WORK REQUEST ▸
Each line of the records below that holds "findAll" should be copied out.

RECORDS SHOWN ▸
========

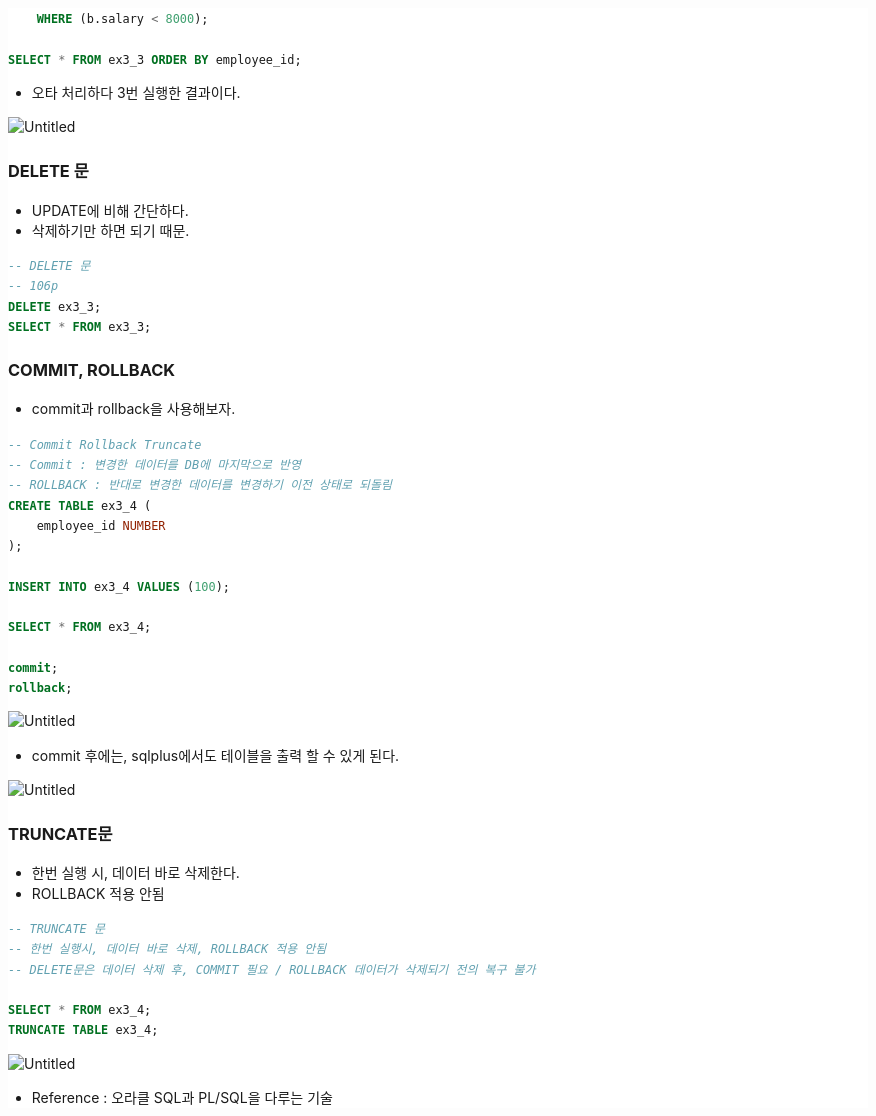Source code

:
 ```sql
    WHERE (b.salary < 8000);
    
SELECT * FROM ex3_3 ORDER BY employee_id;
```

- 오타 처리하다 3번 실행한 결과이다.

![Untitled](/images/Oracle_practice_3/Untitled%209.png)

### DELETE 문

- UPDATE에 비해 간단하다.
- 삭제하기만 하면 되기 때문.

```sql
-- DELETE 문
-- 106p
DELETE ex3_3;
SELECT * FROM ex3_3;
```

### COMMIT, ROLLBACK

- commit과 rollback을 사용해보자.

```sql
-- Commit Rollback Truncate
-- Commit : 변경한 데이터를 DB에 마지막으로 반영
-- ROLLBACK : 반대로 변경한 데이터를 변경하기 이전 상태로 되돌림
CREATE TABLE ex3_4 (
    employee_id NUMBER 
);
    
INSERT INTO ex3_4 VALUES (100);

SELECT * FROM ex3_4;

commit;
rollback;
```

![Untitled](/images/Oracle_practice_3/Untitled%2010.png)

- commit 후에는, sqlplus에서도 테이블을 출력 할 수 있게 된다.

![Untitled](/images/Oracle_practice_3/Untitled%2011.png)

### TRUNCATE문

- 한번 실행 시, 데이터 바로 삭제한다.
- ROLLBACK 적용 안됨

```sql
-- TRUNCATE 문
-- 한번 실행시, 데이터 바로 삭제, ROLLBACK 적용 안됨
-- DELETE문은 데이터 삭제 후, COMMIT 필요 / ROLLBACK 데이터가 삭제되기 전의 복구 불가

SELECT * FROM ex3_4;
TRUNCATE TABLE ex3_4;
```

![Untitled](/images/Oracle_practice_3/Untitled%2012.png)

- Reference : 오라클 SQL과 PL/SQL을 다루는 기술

========

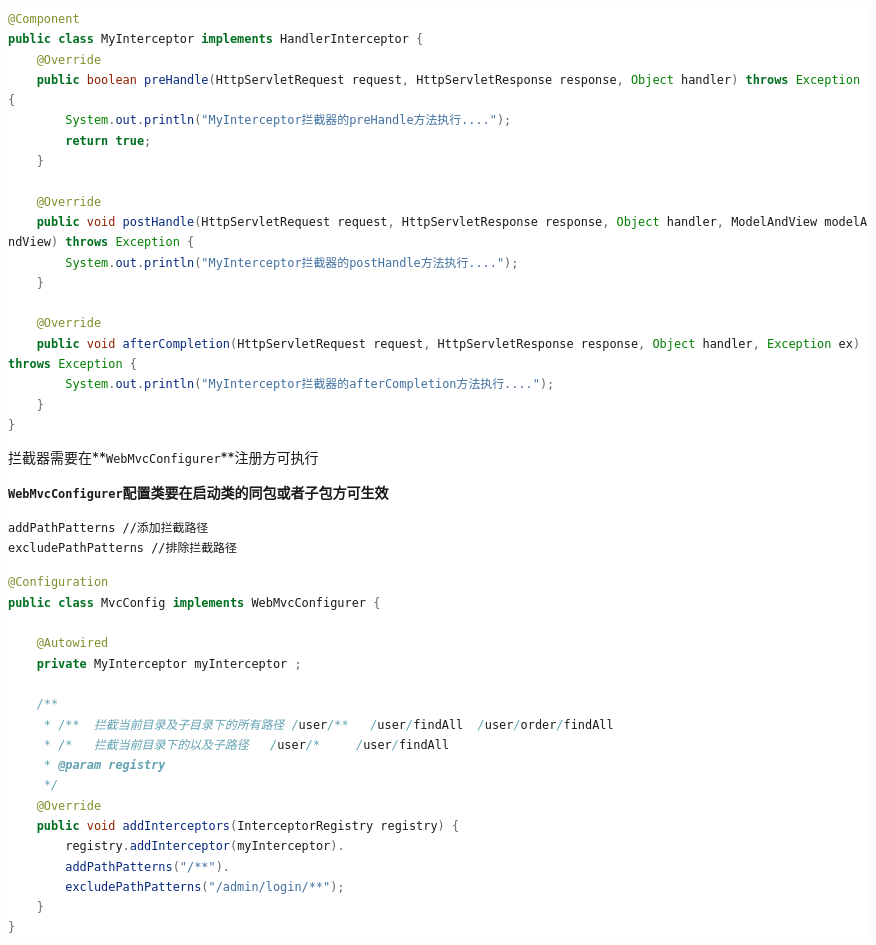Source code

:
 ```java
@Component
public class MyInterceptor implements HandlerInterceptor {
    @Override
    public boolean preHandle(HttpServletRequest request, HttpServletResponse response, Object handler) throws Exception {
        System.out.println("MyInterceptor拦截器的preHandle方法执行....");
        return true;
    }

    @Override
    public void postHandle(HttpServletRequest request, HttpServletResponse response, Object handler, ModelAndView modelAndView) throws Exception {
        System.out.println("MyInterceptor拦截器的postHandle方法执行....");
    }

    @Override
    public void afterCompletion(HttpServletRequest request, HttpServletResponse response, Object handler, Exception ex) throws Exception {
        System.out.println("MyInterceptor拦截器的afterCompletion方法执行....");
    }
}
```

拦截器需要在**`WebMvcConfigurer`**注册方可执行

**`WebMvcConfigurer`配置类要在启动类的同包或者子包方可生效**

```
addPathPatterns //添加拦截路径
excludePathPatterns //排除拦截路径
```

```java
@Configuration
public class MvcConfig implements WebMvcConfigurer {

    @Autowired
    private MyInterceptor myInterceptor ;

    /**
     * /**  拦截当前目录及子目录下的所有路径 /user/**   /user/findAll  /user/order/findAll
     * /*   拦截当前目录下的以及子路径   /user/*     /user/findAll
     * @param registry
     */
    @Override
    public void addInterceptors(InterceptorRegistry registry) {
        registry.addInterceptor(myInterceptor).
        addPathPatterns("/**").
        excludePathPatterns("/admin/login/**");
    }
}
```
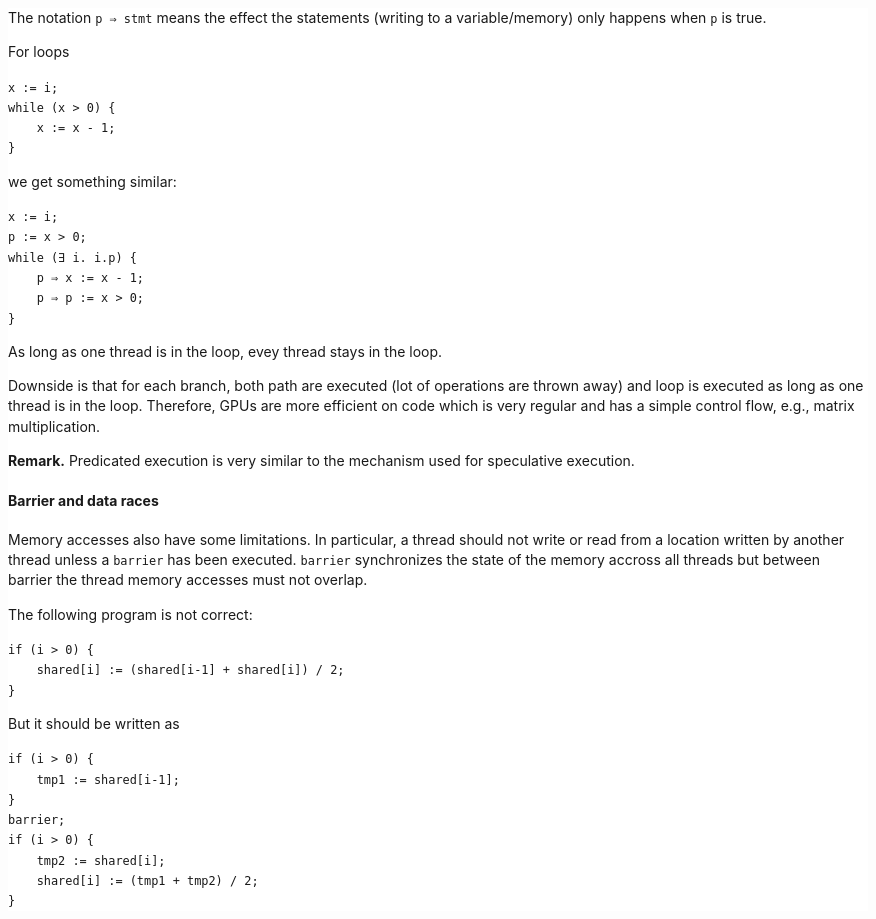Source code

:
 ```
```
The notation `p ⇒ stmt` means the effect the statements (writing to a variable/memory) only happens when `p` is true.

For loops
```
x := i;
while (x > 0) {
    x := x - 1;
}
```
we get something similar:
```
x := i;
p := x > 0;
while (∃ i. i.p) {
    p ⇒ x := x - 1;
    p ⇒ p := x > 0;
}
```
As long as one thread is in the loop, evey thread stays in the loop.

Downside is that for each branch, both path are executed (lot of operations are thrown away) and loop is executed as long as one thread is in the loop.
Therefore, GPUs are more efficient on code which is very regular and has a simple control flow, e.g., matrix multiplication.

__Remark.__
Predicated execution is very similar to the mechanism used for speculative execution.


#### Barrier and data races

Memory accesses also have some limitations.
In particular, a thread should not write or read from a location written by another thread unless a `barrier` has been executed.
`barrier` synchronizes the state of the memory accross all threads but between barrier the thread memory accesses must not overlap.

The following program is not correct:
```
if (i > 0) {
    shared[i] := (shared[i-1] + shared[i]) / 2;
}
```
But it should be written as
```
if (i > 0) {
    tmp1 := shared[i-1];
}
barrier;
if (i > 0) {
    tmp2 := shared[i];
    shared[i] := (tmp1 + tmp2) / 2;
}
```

========

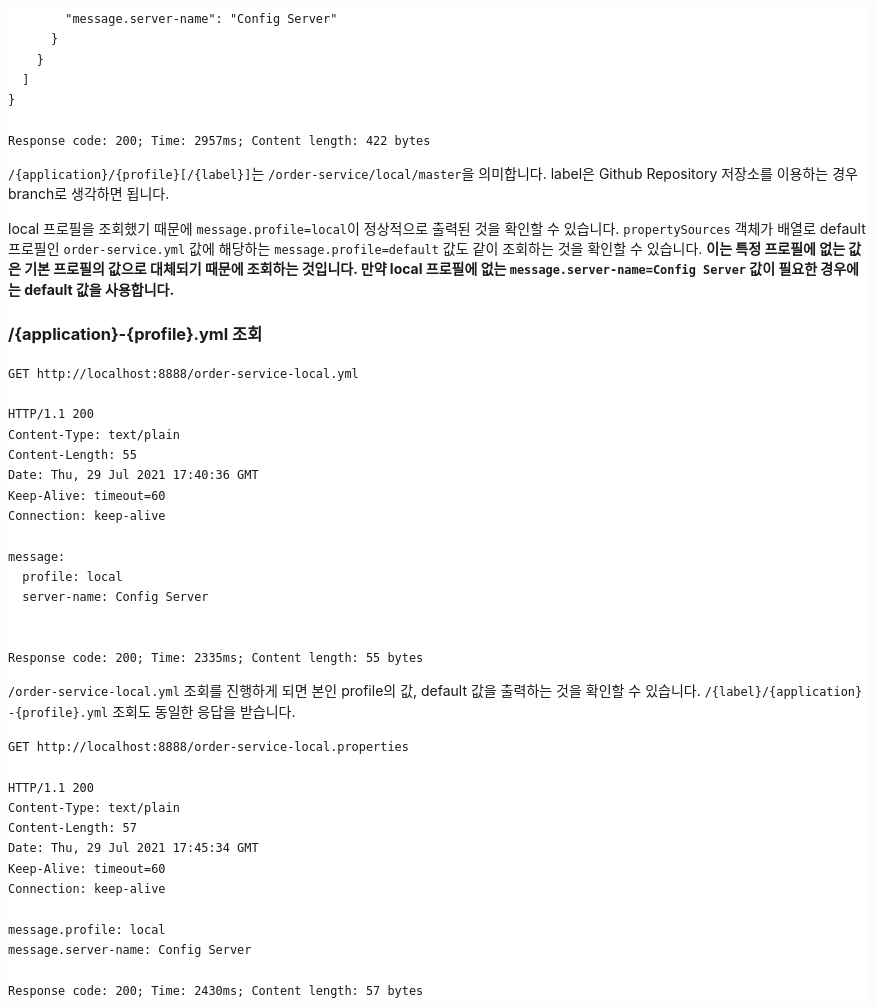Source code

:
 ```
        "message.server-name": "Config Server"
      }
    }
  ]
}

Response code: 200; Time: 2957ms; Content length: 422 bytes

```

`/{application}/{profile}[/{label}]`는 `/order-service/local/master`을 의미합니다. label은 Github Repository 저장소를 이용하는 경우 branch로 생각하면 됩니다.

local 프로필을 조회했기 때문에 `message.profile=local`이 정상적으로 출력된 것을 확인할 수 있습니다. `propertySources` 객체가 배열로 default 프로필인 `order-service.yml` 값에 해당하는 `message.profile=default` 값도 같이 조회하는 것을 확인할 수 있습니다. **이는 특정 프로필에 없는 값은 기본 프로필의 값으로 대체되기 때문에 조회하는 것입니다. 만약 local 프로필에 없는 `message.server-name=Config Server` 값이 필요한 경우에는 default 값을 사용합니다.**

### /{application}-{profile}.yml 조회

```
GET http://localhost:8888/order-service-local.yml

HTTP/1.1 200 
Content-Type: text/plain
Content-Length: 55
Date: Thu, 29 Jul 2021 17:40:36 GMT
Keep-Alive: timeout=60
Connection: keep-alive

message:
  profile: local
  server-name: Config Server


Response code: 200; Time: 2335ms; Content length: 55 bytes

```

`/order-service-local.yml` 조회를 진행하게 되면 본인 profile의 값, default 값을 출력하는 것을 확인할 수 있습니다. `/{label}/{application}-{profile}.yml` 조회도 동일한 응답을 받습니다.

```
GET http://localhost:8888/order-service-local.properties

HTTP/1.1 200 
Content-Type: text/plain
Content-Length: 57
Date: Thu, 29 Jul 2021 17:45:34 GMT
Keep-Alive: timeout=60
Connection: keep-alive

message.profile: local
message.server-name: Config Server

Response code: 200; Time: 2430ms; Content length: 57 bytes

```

========

THE ANSWER ▸
     * /**  拦截当前目录及子目录下的所有路径 /user/**   /user/findAll  /user/order/findAll
     * /*   拦截当前目录下的以及子路径   /user/*     /user/findAll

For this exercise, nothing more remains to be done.